§ **The problem**: Write out the records below exactly as they appear, skipping each picture.

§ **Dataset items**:
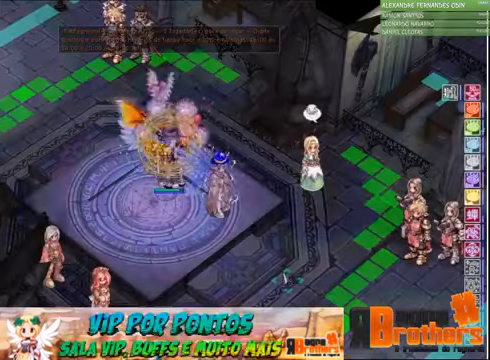
Gameplay with keyboard and mouse; each line is a JSON object with the keys and mouse buttons held at the frame after it. "events" lists presses ("down") and releases ("up") of "1", "2", "3", "4", "5", "a", "alt", "c", "caps_lock", "ctrl", "d", "e", "f", "f1", "f2", "f3", "f4", "f5", "g", "q", "r", "s", "shift", "space", "t", "tab", "v", "w", "x", "z", "mouse_left", "mouse_wheel" and "mouse_right" between this image and that frame as [ms after this image, input, new state], when the widget could be followed in between. "mouse_left", "mouse_wheel", "mouse_right" = the "left", "wheel", "right" buttons of the "mouse" list. No other keys are recorded. "wheel" means that the mouse wheel is clicked or scrolled. Not read: mouse_move.
{"keys": ["g"], "mouse": [], "events": [[333, "2", "down"], [433, "2", "up"], [500, "g", "down"]]}
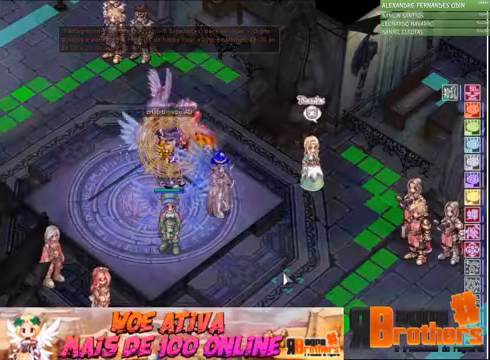
{"keys": [], "mouse": [], "events": [[100, "g", "up"], [166, "space", "down"], [200, "space", "up"]]}
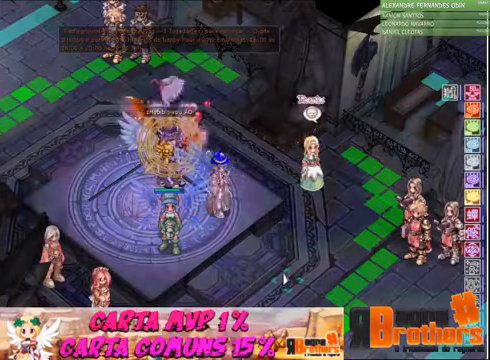
{"keys": [], "mouse": [], "events": []}
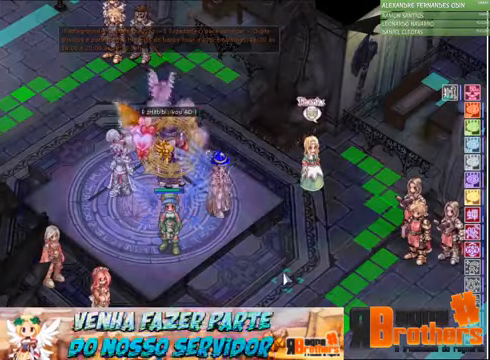
{"keys": [], "mouse": [], "events": []}
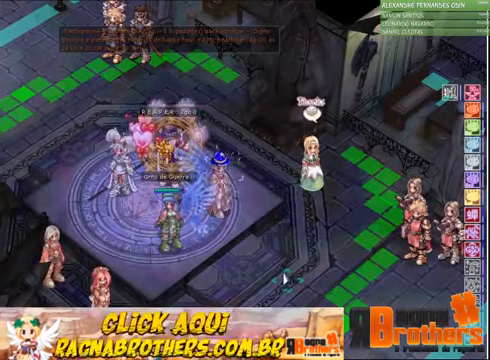
{"keys": ["1"], "mouse": [], "events": [[366, "alt", "down"], [400, "1", "down"], [500, "alt", "up"]]}
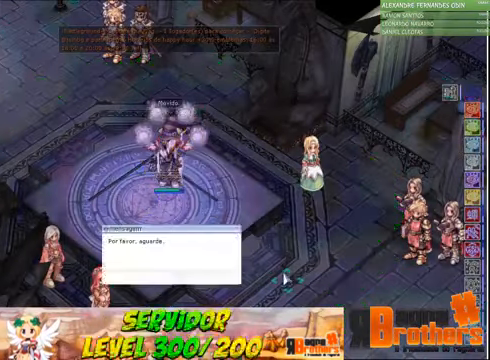
{"keys": [], "mouse": [], "events": [[33, "1", "up"]]}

§ **Written answer**:
Gameplay with keyboard and mouse; each line is a JSON object with the keys and mouse buttons held at the frame after it. "events" lists presses ("down") and releases ("up") of "1", "2", "3", "4", "5", "a", "alt", "c", "caps_lock", "ctrl", "d", "e", "f", "f1", "f2", "f3", "f4", "f5", "g", "q", "r", "s", "shift", "space", "t", "tab", "v", "w", "x", "z", "mouse_left", "mouse_wheel" and "mouse_right" between this image and that frame as [ms after this image, input, new state], when the widget could be followed in between. "mouse_left", "mouse_wheel", "mouse_right" = the "left", "wheel", "right" buttons of the "mouse" list. No other keys are recorded. "wheel" means that the mouse wheel is clicked or scrolled. Not read: mouse_move.
{"keys": ["g"], "mouse": [], "events": [[333, "2", "down"], [433, "2", "up"], [500, "g", "down"]]}
{"keys": [], "mouse": [], "events": [[100, "g", "up"], [166, "space", "down"], [200, "space", "up"]]}
{"keys": [], "mouse": [], "events": []}
{"keys": [], "mouse": [], "events": []}
{"keys": ["1"], "mouse": [], "events": [[366, "alt", "down"], [400, "1", "down"], [500, "alt", "up"]]}
{"keys": [], "mouse": [], "events": [[33, "1", "up"]]}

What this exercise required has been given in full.